• **WORK TASK**: Transcribe the full listing exactly, and drop every picture.

● ● ● ● ● ● ●

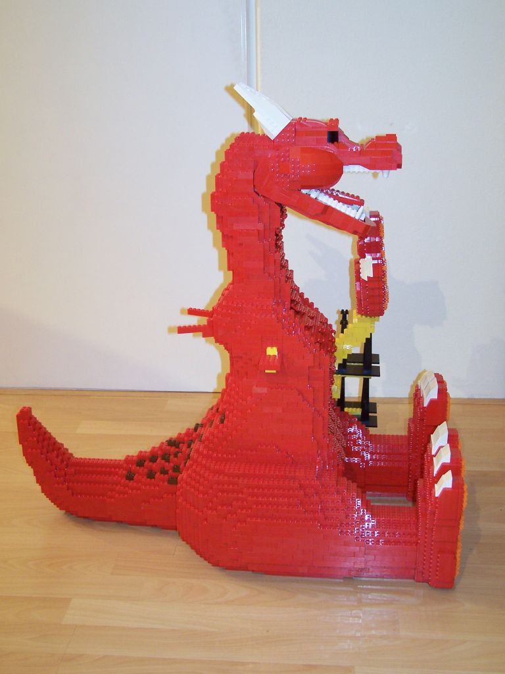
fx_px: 836
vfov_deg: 43.9
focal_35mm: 43
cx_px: 252
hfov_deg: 33.6
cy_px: 337
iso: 140
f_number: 2.9
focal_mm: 7.1
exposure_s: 1/2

● ● ● ● ● ● ●

• **ANSWER SECTION**:
fx_px: 836
vfov_deg: 43.9
focal_35mm: 43
cx_px: 252
hfov_deg: 33.6
cy_px: 337
iso: 140
f_number: 2.9
focal_mm: 7.1
exposure_s: 1/2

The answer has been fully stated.